Opinião: Fakes, o descaminho da democracia
Os mais velhos ainda se recordam dos comícios, mais à frente os showmícios, recursos que se somavam aos panfletos e aos simpáticos santinhos. Mutirão nos bairros e carreatas foram as alternativas seguintes, mas tudo isto ficou no tempo. A luta pelo voto nunca foi fácil, atingir os eleitores sempre exigiu muito esforço e recursos. Tempos modernos, os instrumentos são outros e sua utilização gera controvérsias.
O aperto de mão e as pequenas reuniões, em que o eleitor pode conversar diretamente com o candidato, segue sendo a mais eficaz arma de convencimento, todavia cada vez mais é improvável que se cubra todo o eleitorado, com tempo de campanha cada vez menor. Para candidatos a vereador, persiste, se a densidade eleitoral permitir, sendo o melhor caminho para a Câmara, mas para candidatos às prefeituras já é inviável em municípios com mais de trinta mil eleitores.
Eleições mais recentes descobriram que a única maneira de atingir todo o universo de eleitores são as redes sociais, secundadas pelo palanque eletrônico, nas rádios e tvs, onde os spots, muito mais que os programas, são os instrumentos disponíveis para o convencimento e obtenção dos votos. Como toda campanha mais elaborada, são dois trabalhos em paralelo, o lado A e o B da campanha, ou mais precisamente a campanha propositiva, centrada no candidato, e a contra campanha focada em denegrir o adversário e desconstruir sua imagem. Importante notar que, quanto mais densa a campanha, mais evidente se torna a supremacia do lado B.
Quase todas as últimas eleições presidenciais, por exemplo, foram decididas pelas rejeições, não pela aprovação dos candidatos e isto gerou uma tendência universalizada de tiroteio permanente contra adversários, mesmo fora de campanha, porque se tornou totalmente decisivo. Gerou-se, com a soma destes fatores, um monstrengo abominável; as fakes news como principal estratégia dos partidos.
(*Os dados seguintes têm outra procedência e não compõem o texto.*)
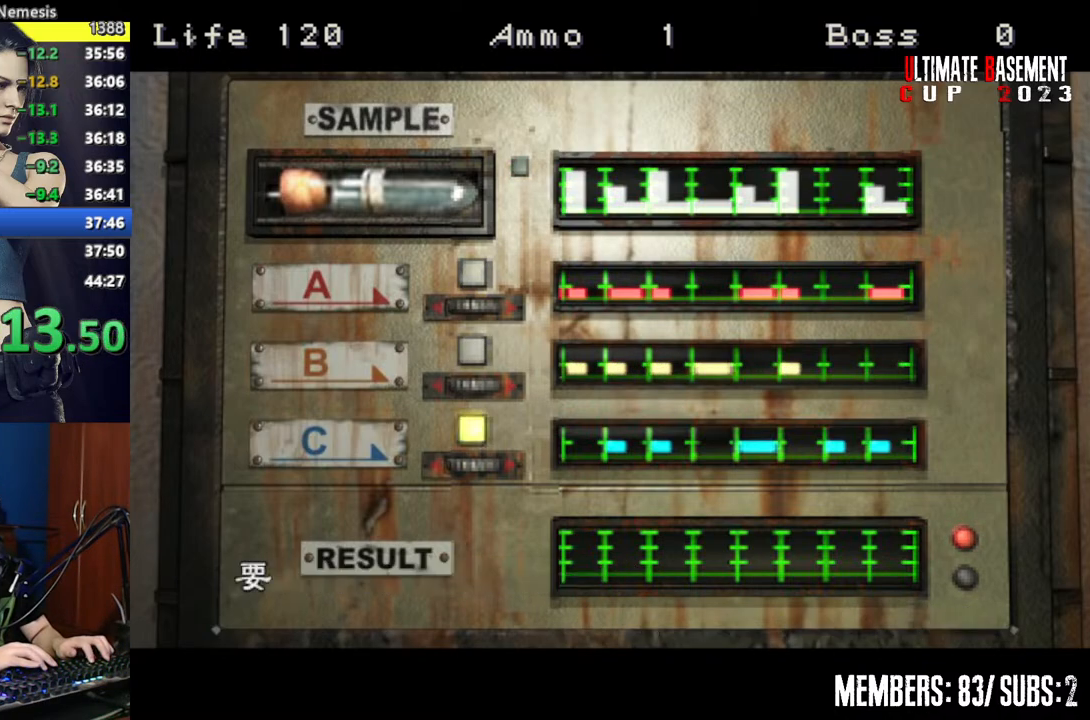
{"keys": ["shift"], "events": [[84, "semicolon", "up"], [317, "q", "down"], [350, "semicolon", "down"], [400, "q", "up"], [450, "semicolon", "up"]]}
A utilização das fakes deixou de ser um fator adicional para se tornar o principal instrumento eleitoral e as facções políticas se organizaram para viabilizar esta estratégia, de forma extremamente profissional, diria mais, criminosa.
Retiro com veemência, leituras parciais, ainda que um dos lados utilize com maior volume e eficiência, que aponte para apenas um dos lados, mas é necessário que as pessoas de bem, principalmente aquelas que tem formação e informação que limitem a ação criminosa destas quadrilhas políticas.
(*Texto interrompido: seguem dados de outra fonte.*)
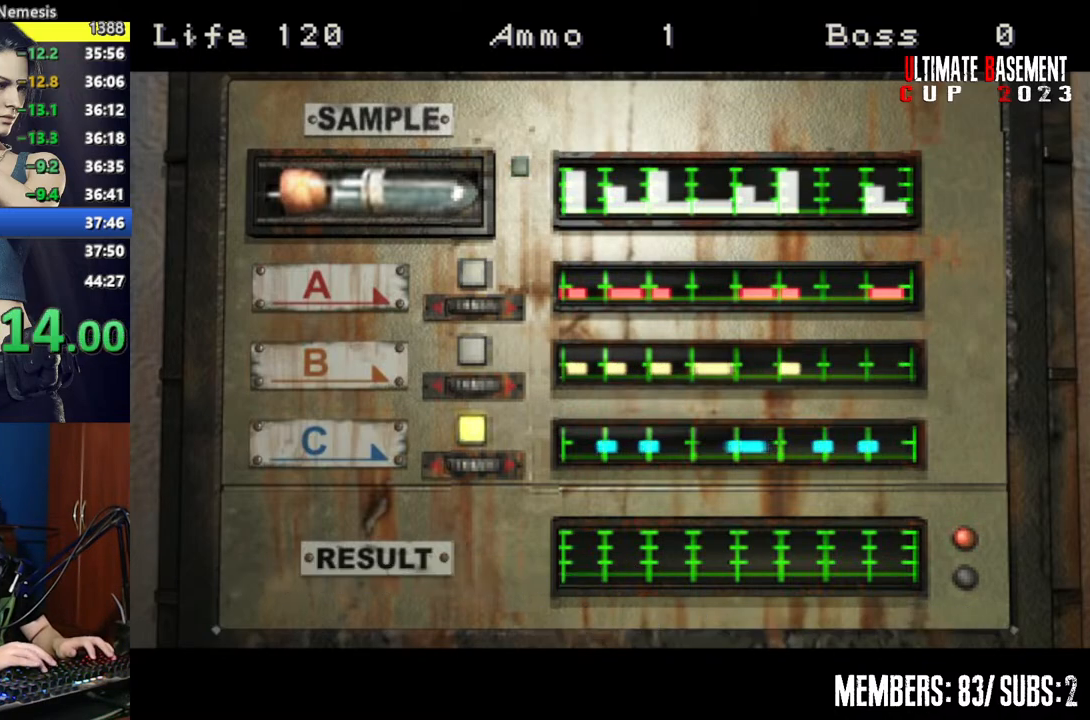
{"keys": ["shift"], "events": []}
Importante registrar que a essência desta atuação conjuga duas teses consolidadas. A primeira derivada da teoria da comunicação, em seu segundo princípio básico que informa que as pessoas aceitam sempre informações que combinem com suas crenças e rejeitam outras de sinal contrário, sem juízo de valor, mas apenas porque querem consolidar suas preferências. A segunda teoria remonta ao ministério da propaganda do Nazismo cujo titular, Goebbels, ensinava que uma mentira repetida à exaustão será entendida pelos aficionados como verdade inquestionável.
Mais que mixar as duas teorias, foi necessário criar um sistema de organização destas ações. Desta forma, no topo da pirâmide, os líderes definem pautas, revistas periodicamente e ajustadas aos fatos. Definida a pauta, a equipe de criação é ativada e são produzidos textos, áudios, vídeos, memes e postagens humoradas que sustentam as pautas propostas. No nível seguinte, políticos e influenciadores são convocados para divulgar os materiais criados ou seguir, com material autoral na mesma linha e, por fim, como uma rede os fakes são distribuídos com velocidade e eficiência notáveis. No escalão mais baixo, entram os pobres mortais vítimas da armação.
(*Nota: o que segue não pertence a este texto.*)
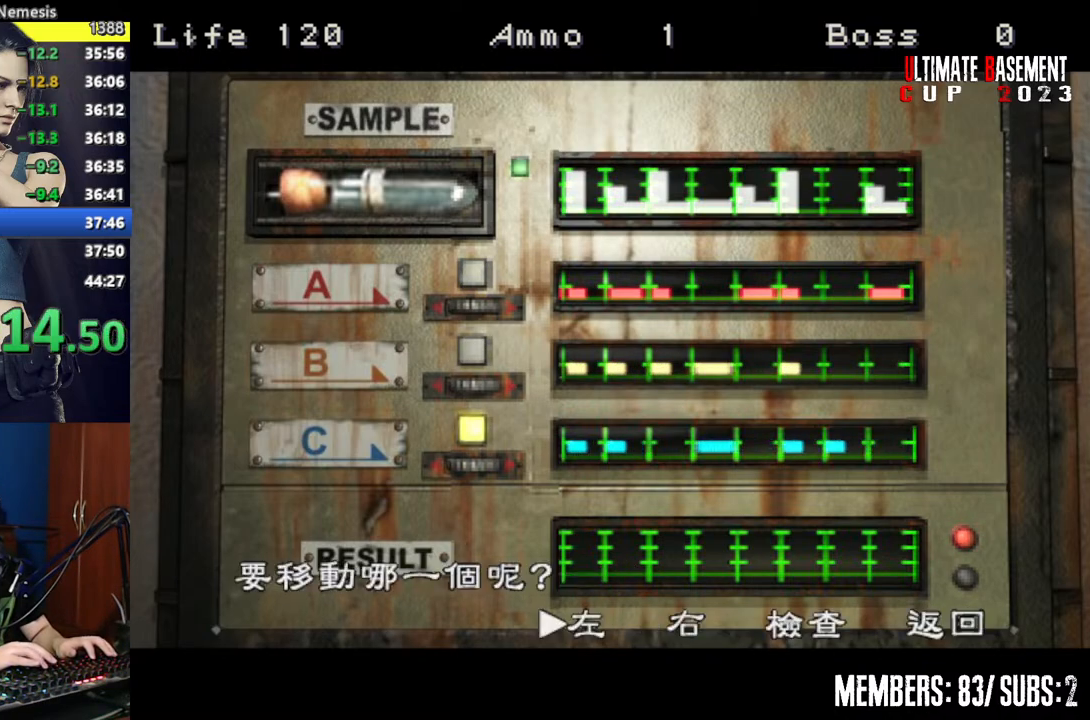
{"keys": ["shift"], "events": [[150, "q", "down"], [200, "q", "up"], [200, "semicolon", "down"], [250, "semicolon", "up"], [384, "semicolon", "down"], [434, "semicolon", "up"]]}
Submetidos à repetição e sedentos por argumentos que sustentem suas crenças, como previsto na teoria, milhões se prestam ao papel de reproduzir as fakes e defendê-las como verdades universais, e, muitos casos revestindo suas missões de um messianismo temerário.
A pauta permanente, em ambos os sentidos, é apostar na polarização até a última consequência, garantindo o aspecto plebiscitário da disputa. Quanto às pautas periódicas, basta dois minutos passeando em qualquer rede social para identificá-las com precisão.
Sempre existirão agentes de boa fé apostando a vida, e até a expondo, para criar novos vínculos para a pauta da hora e, cada vez mais, milhões de brasileiros se tornam presas fáceis do mecanismo macabro de transformar cidadãos em marionetes.
É quase um caminho sem volta, com uma única, e talvez remota possibilidade; que cidadãos com cultura e informação percebam a espiral da desinformação e atuem para combatê-la.